Question

Consider the cyclic process ABCA on a sample of $2.0mol$ of an ideal gas as shown in figure. The temperature of the gas at A and B are $300K$ and $500K$ respectively. A total of $1200J$ heat is withdrawn from the sample in the process. Find the work done by the gas in part BC. take $R=8.3J/mol-K$

Answer 1

From first law of thermodynamics,

$\Delta U=q+W$

The change in internal energy during the cyclic process is zero.

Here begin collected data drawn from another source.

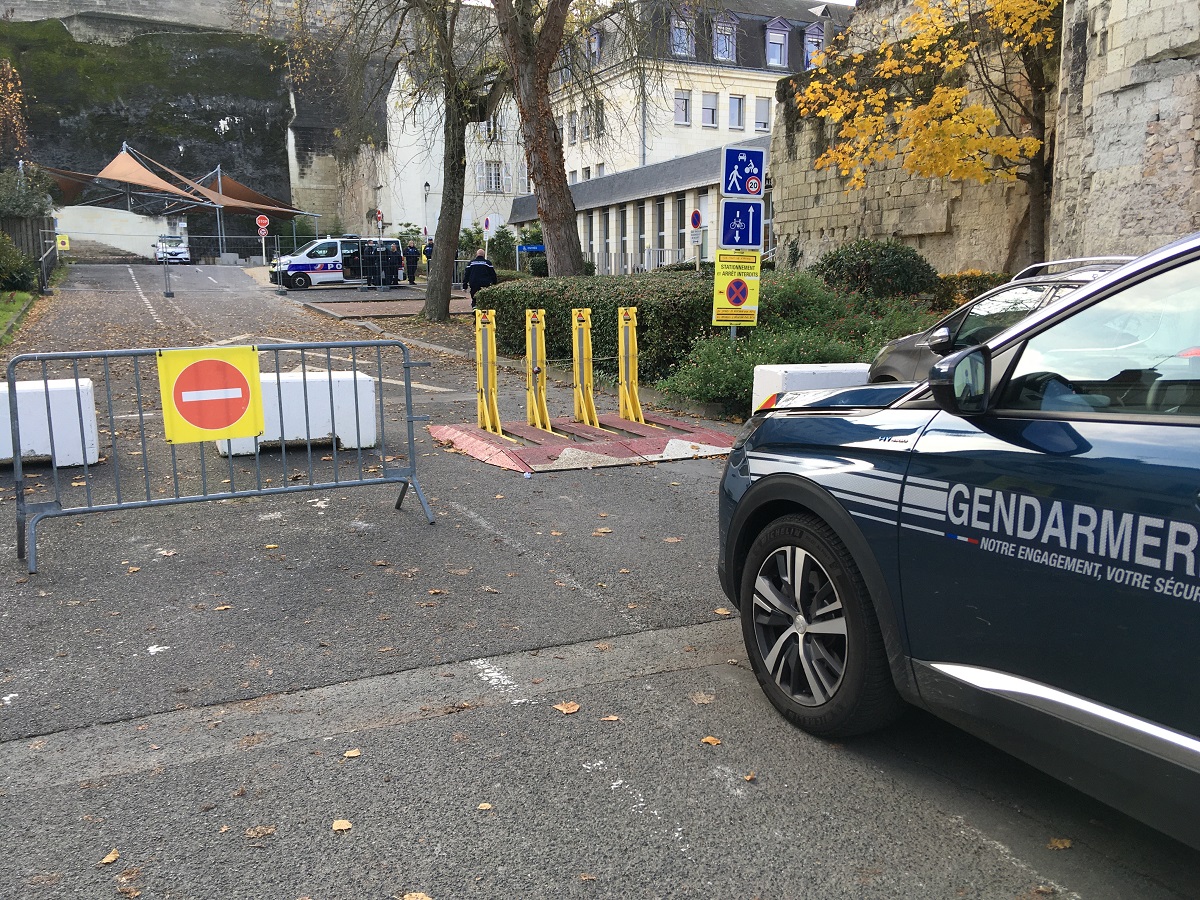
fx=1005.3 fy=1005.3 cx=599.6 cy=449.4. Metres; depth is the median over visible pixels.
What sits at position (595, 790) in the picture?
road
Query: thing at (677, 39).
dormer window
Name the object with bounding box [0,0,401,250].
rock cliff
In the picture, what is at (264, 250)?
metal fence
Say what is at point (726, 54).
dormer window
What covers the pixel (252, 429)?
no entry sign
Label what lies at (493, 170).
window
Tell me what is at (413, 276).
police officer
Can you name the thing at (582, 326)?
yellow barrier
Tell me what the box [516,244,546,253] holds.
blue sign
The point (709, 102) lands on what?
window
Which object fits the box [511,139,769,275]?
low building
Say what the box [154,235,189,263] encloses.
white car
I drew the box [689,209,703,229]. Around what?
no parking sign
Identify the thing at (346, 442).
concrete block
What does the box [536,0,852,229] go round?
white building
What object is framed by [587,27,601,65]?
dormer window
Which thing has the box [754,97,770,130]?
window
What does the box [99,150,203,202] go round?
shade sail
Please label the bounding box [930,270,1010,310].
shrub
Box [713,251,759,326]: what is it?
yellow sign
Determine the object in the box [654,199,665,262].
window
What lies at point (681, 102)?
window
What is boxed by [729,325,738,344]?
sign pole
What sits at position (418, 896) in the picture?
fallen leaf
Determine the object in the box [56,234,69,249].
yellow sign
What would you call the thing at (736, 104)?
window
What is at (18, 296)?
lawn
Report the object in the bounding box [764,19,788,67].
dormer window
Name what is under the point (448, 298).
tree
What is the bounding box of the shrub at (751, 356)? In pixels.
[658,276,935,412]
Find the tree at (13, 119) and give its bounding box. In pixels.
[0,56,30,160]
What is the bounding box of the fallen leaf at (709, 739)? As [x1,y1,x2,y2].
[700,735,721,745]
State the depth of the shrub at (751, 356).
11.06 m
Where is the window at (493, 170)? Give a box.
[479,160,504,192]
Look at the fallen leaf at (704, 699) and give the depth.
3.85 m
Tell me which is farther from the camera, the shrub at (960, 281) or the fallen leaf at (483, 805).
the shrub at (960, 281)
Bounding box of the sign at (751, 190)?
[722,145,764,199]
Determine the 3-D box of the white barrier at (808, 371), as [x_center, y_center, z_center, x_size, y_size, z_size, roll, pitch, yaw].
[2.007,-0.447,8.953,1.104,0.594,0.660,-5,11,-25]
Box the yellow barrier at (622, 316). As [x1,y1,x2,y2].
[617,306,644,424]
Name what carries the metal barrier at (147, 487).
on the road
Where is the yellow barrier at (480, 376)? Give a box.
[474,309,501,432]
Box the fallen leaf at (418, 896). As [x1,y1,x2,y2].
[402,891,431,899]
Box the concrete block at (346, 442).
[209,370,380,455]
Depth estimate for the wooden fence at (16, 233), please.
33.38 m
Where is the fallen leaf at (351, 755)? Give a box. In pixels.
[343,748,361,757]
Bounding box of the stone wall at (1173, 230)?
[775,0,1199,280]
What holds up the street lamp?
on the ground
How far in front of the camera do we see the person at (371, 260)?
33.10 m
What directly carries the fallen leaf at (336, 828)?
on the road
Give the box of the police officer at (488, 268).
[463,249,497,308]
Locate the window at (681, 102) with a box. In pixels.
[674,89,690,123]
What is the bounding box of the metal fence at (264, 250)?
[49,228,325,295]
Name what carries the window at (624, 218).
in the low building at (622, 200)
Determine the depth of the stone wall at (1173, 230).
16.55 m
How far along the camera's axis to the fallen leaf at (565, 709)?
3.73 m
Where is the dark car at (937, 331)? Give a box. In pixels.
[865,253,1137,386]
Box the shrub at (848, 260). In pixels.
[814,239,938,301]
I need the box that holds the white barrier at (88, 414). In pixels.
[0,376,101,466]
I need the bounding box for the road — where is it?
[0,259,1199,897]
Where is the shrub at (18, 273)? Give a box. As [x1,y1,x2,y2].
[0,231,36,293]
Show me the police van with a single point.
(319, 265)
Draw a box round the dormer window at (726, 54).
[712,14,736,61]
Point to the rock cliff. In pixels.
(217, 119)
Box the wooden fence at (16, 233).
[0,214,56,280]
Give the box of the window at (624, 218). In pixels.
[619,207,627,262]
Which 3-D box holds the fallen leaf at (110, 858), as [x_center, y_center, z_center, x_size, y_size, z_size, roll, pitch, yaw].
[-1.372,1.137,2.810,0.058,0.015,0.086,1,10,4]
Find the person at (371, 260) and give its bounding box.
[361,241,380,288]
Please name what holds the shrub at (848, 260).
on the ground
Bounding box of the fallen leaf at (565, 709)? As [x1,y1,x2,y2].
[553,701,579,714]
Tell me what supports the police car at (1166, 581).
on the road
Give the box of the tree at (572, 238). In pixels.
[492,0,588,278]
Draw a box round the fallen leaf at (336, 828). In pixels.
[332,818,352,831]
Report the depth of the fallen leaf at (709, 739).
3.49 m
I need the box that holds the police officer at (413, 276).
[403,242,420,284]
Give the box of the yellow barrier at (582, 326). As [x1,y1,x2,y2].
[570,307,600,427]
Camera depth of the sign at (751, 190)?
10.87 m
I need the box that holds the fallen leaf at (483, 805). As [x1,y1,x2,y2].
[477,801,492,810]
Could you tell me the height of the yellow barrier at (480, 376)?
1.075 m
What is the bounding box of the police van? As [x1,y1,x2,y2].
[268,235,404,287]
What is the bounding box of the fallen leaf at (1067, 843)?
[1047,836,1071,850]
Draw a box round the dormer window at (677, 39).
[669,8,693,56]
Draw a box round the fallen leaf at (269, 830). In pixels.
[244,825,274,838]
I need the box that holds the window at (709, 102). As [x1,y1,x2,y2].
[701,91,717,127]
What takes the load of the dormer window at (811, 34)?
in the white building at (706, 139)
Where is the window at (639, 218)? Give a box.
[635,200,645,262]
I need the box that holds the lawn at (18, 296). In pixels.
[0,289,36,342]
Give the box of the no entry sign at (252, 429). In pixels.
[157,345,263,444]
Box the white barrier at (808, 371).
[750,363,874,412]
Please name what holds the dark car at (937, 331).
on the road
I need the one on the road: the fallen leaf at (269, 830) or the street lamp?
the fallen leaf at (269, 830)
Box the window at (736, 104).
[729,94,744,129]
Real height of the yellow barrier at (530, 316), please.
1.093 m
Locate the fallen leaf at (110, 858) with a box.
[99,849,119,865]
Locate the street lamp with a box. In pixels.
[422,181,430,238]
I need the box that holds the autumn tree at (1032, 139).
[793,0,1062,267]
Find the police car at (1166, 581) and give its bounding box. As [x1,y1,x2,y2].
[719,230,1199,844]
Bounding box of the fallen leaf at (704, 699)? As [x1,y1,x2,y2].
[690,691,714,704]
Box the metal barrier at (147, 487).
[8,341,434,574]
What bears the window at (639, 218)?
in the low building at (622, 200)
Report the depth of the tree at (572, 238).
18.49 m
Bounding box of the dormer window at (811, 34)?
[801,23,823,68]
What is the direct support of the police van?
on the road
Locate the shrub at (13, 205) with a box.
[0,165,59,218]
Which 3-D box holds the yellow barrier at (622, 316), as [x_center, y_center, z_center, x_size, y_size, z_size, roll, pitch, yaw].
[0.305,-0.833,9.982,0.241,1.090,0.569,-5,11,-25]
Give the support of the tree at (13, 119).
on the ground
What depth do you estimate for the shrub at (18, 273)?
23.94 m

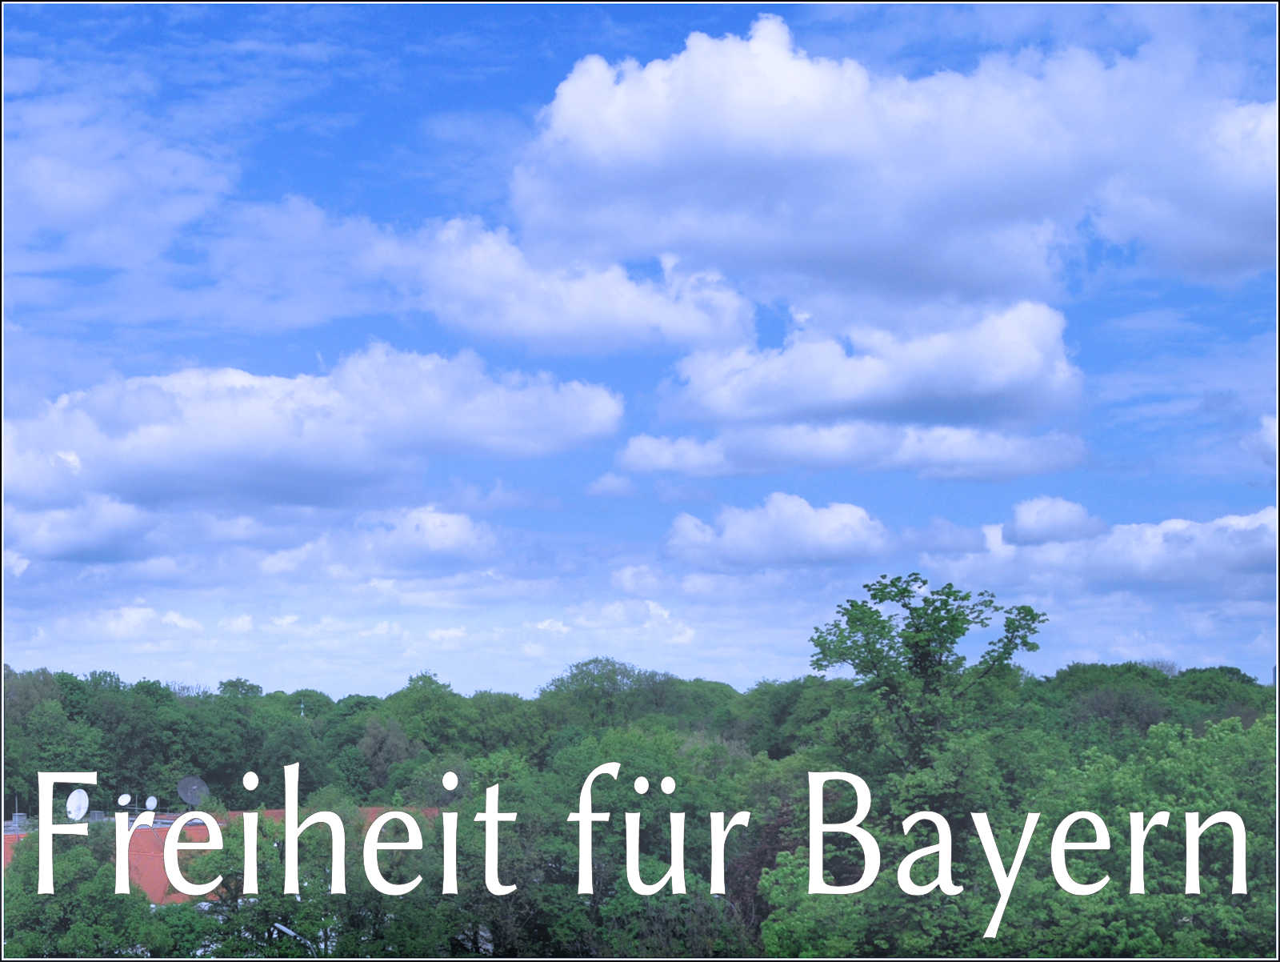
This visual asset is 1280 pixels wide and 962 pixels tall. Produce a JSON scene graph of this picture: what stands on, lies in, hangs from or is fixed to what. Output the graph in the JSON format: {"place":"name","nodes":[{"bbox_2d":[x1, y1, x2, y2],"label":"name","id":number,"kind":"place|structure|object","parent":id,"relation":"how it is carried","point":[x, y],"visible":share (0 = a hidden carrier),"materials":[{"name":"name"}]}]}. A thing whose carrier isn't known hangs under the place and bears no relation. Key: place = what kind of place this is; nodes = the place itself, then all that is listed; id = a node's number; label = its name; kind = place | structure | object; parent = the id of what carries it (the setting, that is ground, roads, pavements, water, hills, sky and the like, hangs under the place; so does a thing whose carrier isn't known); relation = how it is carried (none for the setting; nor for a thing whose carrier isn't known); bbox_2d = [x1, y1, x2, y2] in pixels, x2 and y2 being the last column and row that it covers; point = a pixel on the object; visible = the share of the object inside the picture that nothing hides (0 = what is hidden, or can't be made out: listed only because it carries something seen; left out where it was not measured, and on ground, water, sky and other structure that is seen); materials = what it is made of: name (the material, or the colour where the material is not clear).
{"place":"outdoors","nodes":[
{"label":"outdoors","id":0,"kind":"place"},
{"bbox_2d":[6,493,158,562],"label":"cloud","id":1,"kind":"structure","parent":0,"point":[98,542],"materials":[{"name":"white"}]},
{"bbox_2d":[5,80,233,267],"label":"cloud","id":2,"kind":"structure","parent":0,"point":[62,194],"materials":[{"name":"white"}]},
{"bbox_2d":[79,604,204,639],"label":"cloud","id":3,"kind":"structure","parent":0,"point":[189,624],"materials":[{"name":"white"}]},
{"bbox_2d":[2,806,447,903],"label":"building","id":4,"kind":"structure","parent":0,"point":[278,812],"materials":[{"name":"red tile"}]},
{"bbox_2d":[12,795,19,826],"label":"pole","id":5,"kind":"object","parent":4,"relation":"on","point":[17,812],"visible":0.73,"materials":[{"name":"metal"}]},
{"bbox_2d":[65,788,89,820],"label":"satellite dish","id":6,"kind":"object","parent":4,"relation":"on","point":[79,796],"visible":0.8,"materials":[{"name":"white metal"}]},
{"bbox_2d":[116,792,132,807],"label":"satellite dish","id":7,"kind":"object","parent":4,"relation":"on","point":[125,798],"visible":0.97,"materials":[{"name":"white metal"}]},
{"bbox_2d":[143,795,158,810],"label":"satellite dish","id":8,"kind":"object","parent":4,"relation":"on","point":[151,804],"visible":0.92,"materials":[{"name":"white metal"}]},
{"bbox_2d":[177,775,209,808],"label":"satellite dish","id":9,"kind":"object","parent":4,"relation":"on","point":[194,783],"visible":0.96,"materials":[{"name":"grey metal"}]},
{"bbox_2d":[2,345,622,538],"label":"cloud","id":10,"kind":"structure","parent":0,"point":[157,453],"materials":[{"name":"white"}]},
{"bbox_2d":[260,504,501,577],"label":"cloud","id":11,"kind":"structure","parent":0,"point":[453,534],"materials":[{"name":"white"}]},
{"bbox_2d":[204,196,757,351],"label":"cloud","id":12,"kind":"structure","parent":0,"point":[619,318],"materials":[{"name":"white"}]},
{"bbox_2d":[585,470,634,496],"label":"cloud","id":13,"kind":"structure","parent":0,"point":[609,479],"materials":[{"name":"white"}]},
{"bbox_2d":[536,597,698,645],"label":"cloud","id":14,"kind":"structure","parent":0,"point":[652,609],"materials":[{"name":"white"}]},
{"bbox_2d":[2,0,1279,702],"label":"sky","id":15,"kind":"structure","parent":0,"point":[20,566],"materials":[{"name":"blue"}]},
{"bbox_2d":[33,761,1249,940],"label":"lettering","id":16,"kind":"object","parent":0,"point":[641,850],"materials":[{"name":"white"}]},
{"bbox_2d":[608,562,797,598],"label":"cloud","id":17,"kind":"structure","parent":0,"point":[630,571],"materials":[{"name":"white"}]},
{"bbox_2d":[664,493,890,570],"label":"cloud","id":18,"kind":"structure","parent":0,"point":[794,540],"materials":[{"name":"white"}]},
{"bbox_2d":[614,420,1091,479],"label":"cloud","id":19,"kind":"structure","parent":0,"point":[630,453],"materials":[{"name":"white"}]},
{"bbox_2d":[663,296,1083,427],"label":"cloud","id":20,"kind":"structure","parent":0,"point":[840,394],"materials":[{"name":"white"}]},
{"bbox_2d":[510,14,1276,314],"label":"cloud","id":21,"kind":"structure","parent":0,"point":[818,228],"materials":[{"name":"white"}]},
{"bbox_2d":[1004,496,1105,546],"label":"cloud","id":22,"kind":"structure","parent":0,"point":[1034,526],"materials":[{"name":"white"}]},
{"bbox_2d":[936,497,1279,590],"label":"cloud","id":23,"kind":"structure","parent":0,"point":[1198,534],"materials":[{"name":"white"}]},
{"bbox_2d":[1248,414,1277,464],"label":"cloud","id":24,"kind":"structure","parent":0,"point":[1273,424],"materials":[{"name":"white"}]},
{"label":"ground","id":25,"kind":"structure","parent":0},
{"bbox_2d":[3,665,103,814],"label":"tree","id":26,"kind":"object","parent":25,"relation":"on","point":[34,698],"visible":0.73,"materials":[{"name":"green plant"}]},
{"bbox_2d":[0,828,182,958],"label":"tree","id":27,"kind":"object","parent":25,"relation":"on","point":[22,902],"visible":0.85,"materials":[{"name":"green plant"}]},
{"bbox_2d":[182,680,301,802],"label":"tree","id":28,"kind":"object","parent":25,"relation":"on","point":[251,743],"visible":0.76,"materials":[{"name":"green plant"}]},
{"bbox_2d":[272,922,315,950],"label":"street lamp","id":29,"kind":"object","parent":25,"relation":"on","point":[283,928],"visible":0.65,"materials":[{"name":"metal"}]},
{"bbox_2d":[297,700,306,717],"label":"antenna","id":30,"kind":"object","parent":25,"relation":"on","point":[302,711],"visible":0.24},
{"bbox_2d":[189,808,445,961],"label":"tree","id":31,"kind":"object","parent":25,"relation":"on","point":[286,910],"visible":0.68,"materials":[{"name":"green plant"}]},
{"bbox_2d":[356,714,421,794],"label":"tree","id":32,"kind":"object","parent":25,"relation":"on","point":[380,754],"visible":0.82,"materials":[{"name":"plant"}]},
{"bbox_2d":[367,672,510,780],"label":"tree","id":33,"kind":"object","parent":25,"relation":"on","point":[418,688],"visible":0.85,"materials":[{"name":"green plant"}]},
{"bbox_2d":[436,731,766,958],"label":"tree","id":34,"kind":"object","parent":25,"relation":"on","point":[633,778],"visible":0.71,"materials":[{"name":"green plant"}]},
{"bbox_2d":[544,656,685,726],"label":"tree","id":35,"kind":"object","parent":25,"relation":"on","point":[590,672],"visible":0.84,"materials":[{"name":"green plant"}]},
{"bbox_2d":[1,655,1279,818],"label":"tree line","id":36,"kind":"object","parent":25,"relation":"on","point":[117,685],"visible":0.55,"materials":[{"name":"green plant"}]},
{"bbox_2d":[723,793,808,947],"label":"tree","id":37,"kind":"object","parent":25,"relation":"on","point":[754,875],"visible":0.37,"materials":[{"name":"plant"}]},
{"bbox_2d":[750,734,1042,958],"label":"tree","id":38,"kind":"object","parent":25,"relation":"on","point":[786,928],"visible":0.71,"materials":[{"name":"green plant"}]},
{"bbox_2d":[808,570,1048,785],"label":"tree","id":39,"kind":"object","parent":25,"relation":"on","point":[913,638],"visible":0.97,"materials":[{"name":"green plant"}]},
{"bbox_2d":[1002,712,1279,961],"label":"tree","id":40,"kind":"object","parent":25,"relation":"on","point":[1227,735],"visible":0.83,"materials":[{"name":"green plant"}]},
{"bbox_2d":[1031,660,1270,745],"label":"tree","id":41,"kind":"object","parent":25,"relation":"on","point":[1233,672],"visible":0.62,"materials":[{"name":"green plant"}]}
]}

Therefore, heat supplied to the gas is equal to work done by it, i.e.,

$q=-W$

As the heat is withdrawn from the sample, thus

$q=-1200J$

Therefore,

$W_{Total}=-(-1200)=+1200J$

As the cyclic process is traced anticlockwise, the net work done by the system is negative.

$\therefore W=-1200$

Now from fig.,

$W=W_{A\to B}+W_{B\to C}+W_{C\to A}$

$\Rightarrow W_{A\to B}+W_{B\to C}+W_{C\to A}=-1200.....\left(1\right)(\because W=-1200J)$

Now, work done during process $A\to B$,

$W_{A\to B}=P\Delta V=nR\Delta T(\text{From ideal gas equation, i.e.,}PV=nRT)$

$\therefore W_{A\to B}=nR(T_B-T_A)$

$\Rightarrow W_{A\to B}=2\times 8.314\times (500-300)$

$\Rightarrow W_{A\to B}=3325.6J$

Now work done during process $B\to C$,

$W_{B\to C}=?$

Now work done during process $C\to A$,

$W_{C\to A}=0(\because \text{V is constant, i.e.,}\Delta V=0)$

Now from ${eq}^n\left(1\right)$, we have

$3325.6+W_{B\to C}+0=-1200$

$\Rightarrow W_{B\to C}=-1200+(-3325.6)=-4525.6J$

Hence the work done by the gas in process $B\to C$ is $-4525.6J$.